A principal causa da alta de preços nos Estados Unidos não difere muito do que ocorre no Brasil e em outros países: a elevação dos custos de produção devido ao encarecimento dos insumos básicos, principalmente o petróleo, que bateu os US$ 80 o barril. Outras causas são o estrangulamento logístico causado pela crise sanitária mundial, agora agravada pela rápida propagação da variante ômicron da covid-19; a escassez de mão de obra, que joga os salários para cima; e o aquecimento da economia com uma política da expansão fiscal, na qual o governo distribuiu vouchers à população e comprou títulos públicos, para injetar dinheiro no mercado.
Foram dois anos de política fiscal e política monetária "folgadas", que criaram inflação e a espalharam pelo mundo. Além disso, houve uma espécie de sequestro da demanda global pelos EUA, o que também encarece os produtos. Agora, com a guinada na política monetária anunciada pelo Fed, a alta dos juros deve atrair mais investimentos e retirar recursos dos mercados emergentes, entre os quais o brasileiro.

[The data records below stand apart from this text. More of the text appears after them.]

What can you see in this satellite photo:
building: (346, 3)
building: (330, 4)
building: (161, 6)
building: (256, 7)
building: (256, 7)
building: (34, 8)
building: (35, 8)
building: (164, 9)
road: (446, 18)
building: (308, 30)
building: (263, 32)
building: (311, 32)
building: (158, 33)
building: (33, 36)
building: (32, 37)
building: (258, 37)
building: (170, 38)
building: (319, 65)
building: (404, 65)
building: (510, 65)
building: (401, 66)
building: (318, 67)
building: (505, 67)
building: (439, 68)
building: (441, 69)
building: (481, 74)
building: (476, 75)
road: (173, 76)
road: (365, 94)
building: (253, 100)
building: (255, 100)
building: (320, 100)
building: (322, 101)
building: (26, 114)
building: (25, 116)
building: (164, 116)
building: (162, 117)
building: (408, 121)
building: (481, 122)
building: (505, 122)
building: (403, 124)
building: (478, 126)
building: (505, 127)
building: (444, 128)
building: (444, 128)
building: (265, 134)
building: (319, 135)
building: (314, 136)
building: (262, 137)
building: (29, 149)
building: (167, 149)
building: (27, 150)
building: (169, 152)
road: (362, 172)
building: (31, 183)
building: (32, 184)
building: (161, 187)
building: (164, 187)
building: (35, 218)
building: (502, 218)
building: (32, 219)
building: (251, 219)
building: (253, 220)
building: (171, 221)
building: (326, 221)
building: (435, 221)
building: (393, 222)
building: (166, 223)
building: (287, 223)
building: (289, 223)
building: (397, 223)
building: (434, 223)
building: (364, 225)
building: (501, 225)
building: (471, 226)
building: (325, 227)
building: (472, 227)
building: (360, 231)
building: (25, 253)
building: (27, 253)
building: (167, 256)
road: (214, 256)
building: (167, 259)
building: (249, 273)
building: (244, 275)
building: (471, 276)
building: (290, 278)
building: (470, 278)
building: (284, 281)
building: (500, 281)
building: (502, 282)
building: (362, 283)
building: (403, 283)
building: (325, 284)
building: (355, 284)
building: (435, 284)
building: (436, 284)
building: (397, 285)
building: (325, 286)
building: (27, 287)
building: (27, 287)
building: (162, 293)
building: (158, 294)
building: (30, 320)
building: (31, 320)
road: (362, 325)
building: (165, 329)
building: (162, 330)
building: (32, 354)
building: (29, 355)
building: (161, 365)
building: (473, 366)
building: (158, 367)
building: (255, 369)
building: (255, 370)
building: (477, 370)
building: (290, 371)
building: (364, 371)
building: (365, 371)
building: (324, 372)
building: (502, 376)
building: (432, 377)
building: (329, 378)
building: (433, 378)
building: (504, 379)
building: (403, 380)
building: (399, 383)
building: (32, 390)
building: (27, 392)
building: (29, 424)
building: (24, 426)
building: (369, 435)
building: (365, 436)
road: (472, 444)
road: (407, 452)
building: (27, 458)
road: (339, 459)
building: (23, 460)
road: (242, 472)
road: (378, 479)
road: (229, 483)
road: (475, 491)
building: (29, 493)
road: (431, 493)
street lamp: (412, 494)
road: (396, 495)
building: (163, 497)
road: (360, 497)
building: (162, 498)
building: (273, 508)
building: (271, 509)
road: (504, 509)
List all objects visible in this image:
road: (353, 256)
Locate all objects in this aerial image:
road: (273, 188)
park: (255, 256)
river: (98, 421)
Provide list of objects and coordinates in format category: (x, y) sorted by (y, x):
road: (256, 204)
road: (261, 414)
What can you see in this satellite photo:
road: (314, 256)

Como inflação no Brasil também saiu do controle, a alta dos juros pelo Banco Central (BC) será o único recurso para segurar os preços, ainda mais porque o governo Bolsonaro não respeita o chamado teto de gastos. Mas, ao contrário do que ocorre nos EUA, a elevação da taxa de juros não terá o mesmo impacto na atração de investimentos, por causa das incertezas políticas. Tudo vai ficando para depois das eleições de outubro, inclusive porque o debate sobre o desenvolvimento econômico e o controle da inflação será contaminado pelas promessas eleitorais, muitas das quais inexequíveis.
Quanto mais a oposição ataca o governo por causa da inflação, da recessão e do desemprego, mais Bolsonaro tenta manipular a economia e ampliar os gastos sociais do governo, necessários diante da tremenda crise sanitária que o país atravessa e do desemprego em massa — mas sem medidas corretivas para conter os gastos e desperdícios da máquina federal e os privilégios das corporações, principalmente as que o apoiam. O aumento da arrecadação, favorecido pela inflação, tem um efeito tóxico nos gastos.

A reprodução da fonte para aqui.